##### Data shown #####
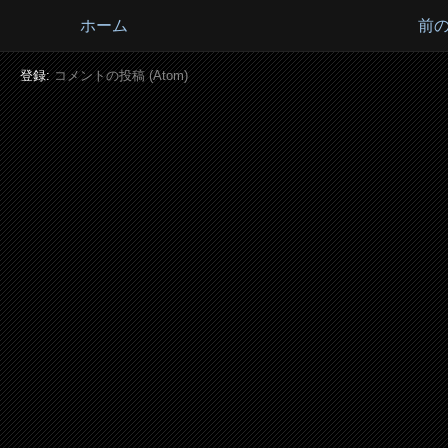
ホーム
前
登録:
コメントの投稿 (Atom)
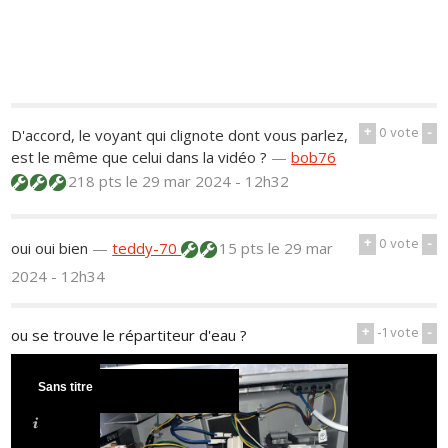
+
0
vote
-
D'accord, le voyant qui clignote dont vous parlez,
est le même que celui dans la vidéo ?
—
bob76
218 pts
le 29 mar 2024 - 12h32
+
0
vote
-
oui oui bien
—
teddy-70
15 pts
le 29 mar
2024 - 12h34
+
-1
vote
-
ou se trouve le répartiteur d'eau ?
Sans titre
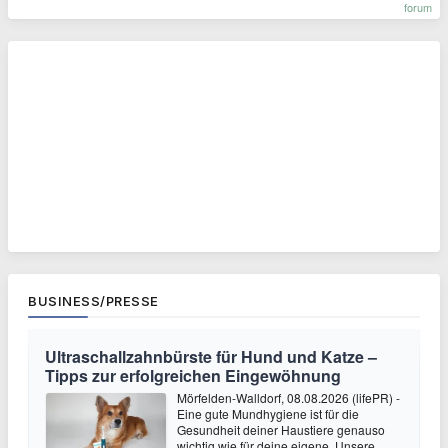
forum
BUSINESS/PRESSE
Ultraschallzahnbürste für Hund und Katze –
Tipps zur erfolgreichen Eingewöhnung
Mörfelden-Walldorf, 08.08.2026 (lifePR) -
Eine gute Mundhygiene ist für die
Gesundheit deiner Haustiere genauso
wichtig wie für deine eigene. Unsere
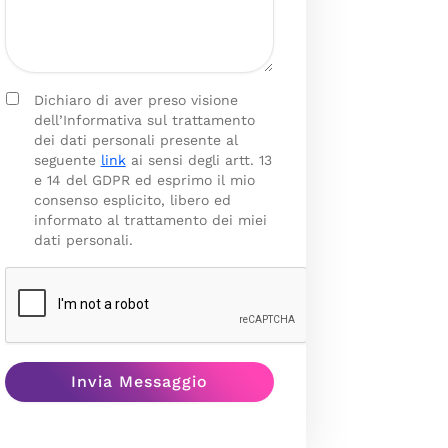
Dichiaro di aver preso visione
dell’Informativa sul trattamento
dei dati personali presente al
seguente
link
ai sensi degli artt. 13
e 14 del GDPR ed esprimo il mio
consenso esplicito, libero ed
informato al trattamento dei miei
dati personali.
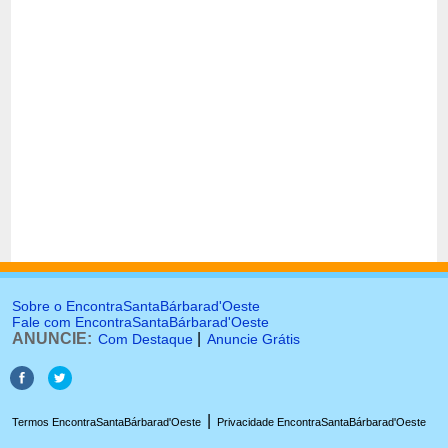
Sobre o EncontraSantaBárbarad'Oeste
Fale com EncontraSantaBárbarad'Oeste
ANUNCIE:
|
Com Destaque
Anuncie Grátis
|
Termos EncontraSantaBárbarad'Oeste
Privacidade EncontraSantaBárbarad'Oeste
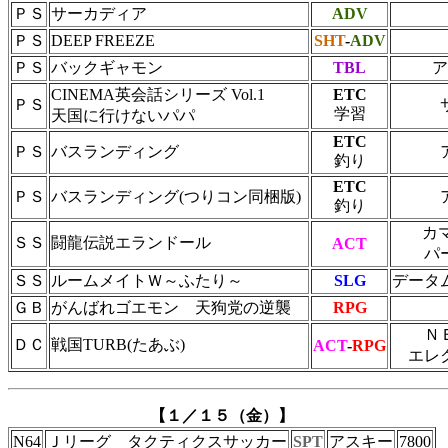
ＰＳ
サーカディア
ADV
ＰＳ
DEEP FREEZE
SHT
-
ADV
ＰＳ
バックギャモン
TBL
ア
CINEMA英会話シリーズ Vol.1
ETC
ＰＳ
学習
天国に行けないパパ
ETC
ＰＳ
バスランディング
釣り
ETC
ＰＳ
バスランディング(つりコン同梱版)
釣り
カ
ＳＳ
闘龍伝説エランドール
ACT
パ
ＳＳ
ルームメイトＷ～ふたり～
SLG
データ
ＧＢ
がんばれゴエモン 天狗党の逆襲
RPG
Ｎ
ＤＣ
戦国TURB(たあぶ)
ACT
-
RPG
エレ
【１／１５（金）】
N64
Ｊリーグ タクティクスサッカー
SPT
アスキー
7800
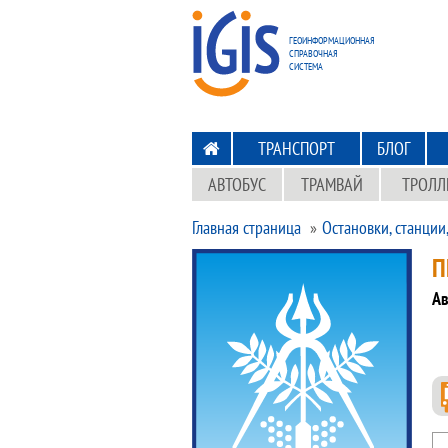
ПЕРЕХОД
НА ГЛАВНУЮ
ГЕОИНФОРМАЦИОННАЯ
СПРАВОЧНАЯ
СИСТЕМА
ТРАНСПОРТ
БЛОГ
АВТОБУС
ТРАМВАЙ
ТРОЛЛ
Главная страница
Остановки, станции
П
Ав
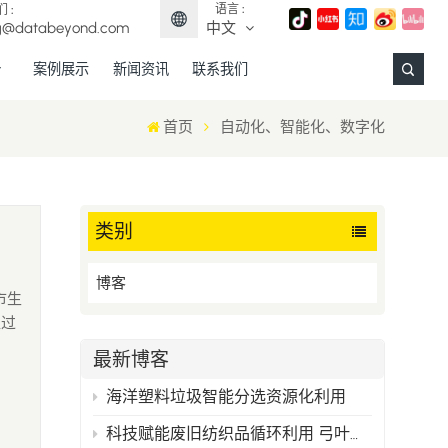
语言 :
 :
g@databeyond.com
中文
案例展示
新闻资讯
联系我们
English
首页
自动化、智能化、数字化
Français
Deutsch
类别
Español
博客
市生
日本語
超过
中文
甲烷
最新博客
先的
海洋塑料垃圾智能分选资源化利用
科技赋能废旧纺织品循环利用 弓叶科技打造精准分选新范式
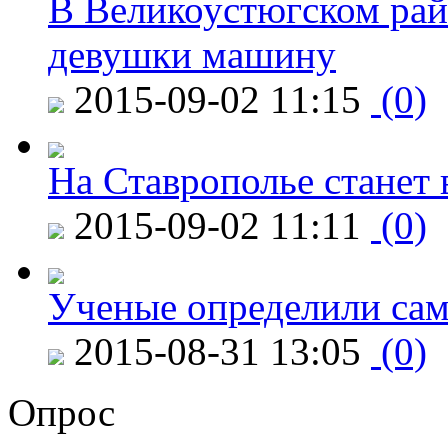
В Великоустюгском райо
девушки машину
2015-09-02 11:15
(0)
На Ставрополье станет 
2015-09-02 11:11
(0)
Ученые определили сам
2015-08-31 13:05
(0)
Опрос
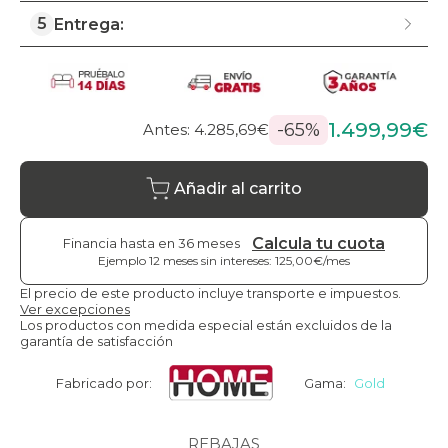
5
Entrega:
1.499,99€
-65%
Antes: 4.285,69€
Añadir al carrito
Calcula tu cuota
Financia hasta en 36 meses
Ejemplo 12 meses sin intereses: 125,00€/mes
El precio de este producto incluye transporte e impuestos.
Ver excepciones
Los productos con medida especial están excluidos de la
garantía de satisfacción
Fabricado por:
Gama:
Gold
REBAJAS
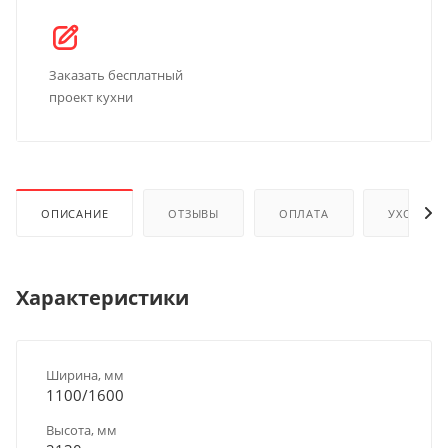
Заказать бесплатный
проект кухни
ОПИСАНИЕ
ОТЗЫВЫ
ОПЛАТА
УХОД И 
Характеристики
Ширина, мм
1100/1600
Высота, мм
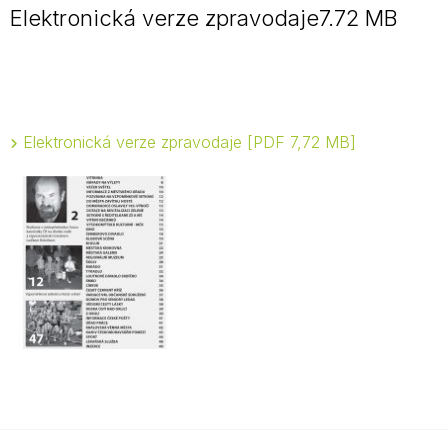
Elektronická verze zpravodaje7.72 MB
Elektronická verze zpravodaje
PDF 7,72 MB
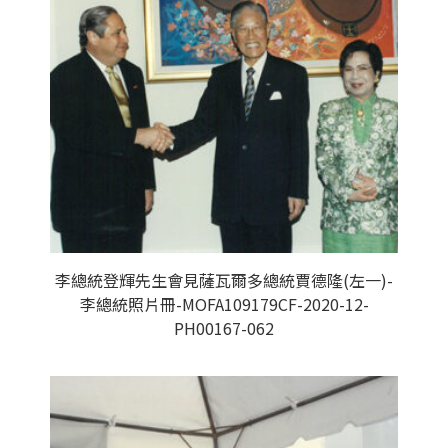
李總統登輝先生會見薩瓦爾多總統賈德隆(左一)-
李總統照片冊-MOFA109179CF-2020-12-
PH00167-062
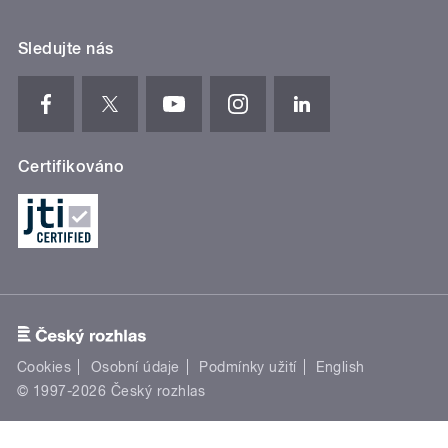
Sledujte nás
Certifikováno
Cookies
Osobní údaje
Podmínky užití
English
© 1997-2026 Český rozhlas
#####
Output the listing above exactly as it stands; no picture should appear.

ホーム
前
登録:
コメントの投稿 (Atom)
+
0
vote
-
D'accord, le voyant qui clignote dont vous parlez,
est le même que celui dans la vidéo ?
—
bob76
218 pts
le 29 mar 2024 - 12h32
+
0
vote
-
oui oui bien
—
teddy-70
15 pts
le 29 mar
2024 - 12h34
+
-1
vote
-
ou se trouve le répartiteur d'eau ?
Sans titre
forum
BUSINESS/PRESSE
Ultraschallzahnbürste für Hund und Katze –
Tipps zur erfolgreichen Eingewöhnung
Mörfelden-Walldorf, 08.08.2026 (lifePR) -
Eine gute Mundhygiene ist für die
Gesundheit deiner Haustiere genauso
wichtig wie für deine eigene. Unsere
Dichiaro di aver preso visione
dell’Informativa sul trattamento
dei dati personali presente al
seguente
link
ai sensi degli artt. 13
e 14 del GDPR ed esprimo il mio
consenso esplicito, libero ed
informato al trattamento dei miei
dati personali.
Sobre o EncontraSantaBárbarad'Oeste
Fale com EncontraSantaBárbarad'Oeste
ANUNCIE:
|
Com Destaque
Anuncie Grátis
|
Termos EncontraSantaBárbarad'Oeste
Privacidade EncontraSantaBárbarad'Oeste
ＰＳ
サーカディア
ADV
ＰＳ
DEEP FREEZE
SHT
-
ADV
ＰＳ
バックギャモン
TBL
ア
CINEMA英会話シリーズ Vol.1
ETC
ＰＳ
学習
天国に行けないパパ
ETC
ＰＳ
バスランディング
釣り
ETC
ＰＳ
バスランディング(つりコン同梱版)
釣り
カ
ＳＳ
闘龍伝説エランドール
ACT
パ
ＳＳ
ルームメイトＷ～ふたり～
SLG
データ
ＧＢ
がんばれゴエモン 天狗党の逆襲
RPG
Ｎ
ＤＣ
戦国TURB(たあぶ)
ACT
-
RPG
エレ
【１／１５（金）】
N64
Ｊリーグ タクティクスサッカー
SPT
アスキー
7800
ПЕРЕХОД
НА ГЛАВНУЮ
ГЕОИНФОРМАЦИОННАЯ
СПРАВОЧНАЯ
СИСТЕМА
ТРАНСПОРТ
БЛОГ
АВТОБУС
ТРАМВАЙ
ТРОЛЛ
Главная страница
Остановки, станции
П
Ав
语言 :
 :
g@databeyond.com
中文
案例展示
新闻资讯
联系我们
English
首页
自动化、智能化、数字化
Français
Deutsch
类别
Español
博客
市生
日本語
超过
中文
甲烷
最新博客
先的
海洋塑料垃圾智能分选资源化利用
科技赋能废旧纺织品循环利用 弓叶科技打造精准分选新范式
В Великоустюгском райо
девушки машину
2015-09-02 11:15
(0)
На Ставрополье станет 
2015-09-02 11:11
(0)
Ученые определили сам
2015-08-31 13:05
(0)
Опрос
5
Entrega:
1.499,99€
-65%
Antes: 4.285,69€
Añadir al carrito
Calcula tu cuota
Financia hasta en 36 meses
Ejemplo 12 meses sin intereses: 125,00€/mes
El precio de este producto incluye transporte e impuestos.
Ver excepciones
Los productos con medida especial están excluidos de la
garantía de satisfacción
Fabricado por:
Gama:
Gold
REBAJAS
Заказать бесплатный
проект кухни
ОПИСАНИЕ
ОТЗЫВЫ
ОПЛАТА
УХОД И 
Характеристики
Ширина, мм
1100/1600
Высота, мм
Elektronická verze zpravodaje7.72 MB
Elektronická verze zpravodaje
PDF 7,72 MB
李總統登輝先生會見薩瓦爾多總統賈德隆(左一)-
李總統照片冊-MOFA109179CF-2020-12-
PH00167-062
Sledujte nás
Certifikováno
Cookies
Osobní údaje
Podmínky užití
English
© 1997-2026 Český rozhlas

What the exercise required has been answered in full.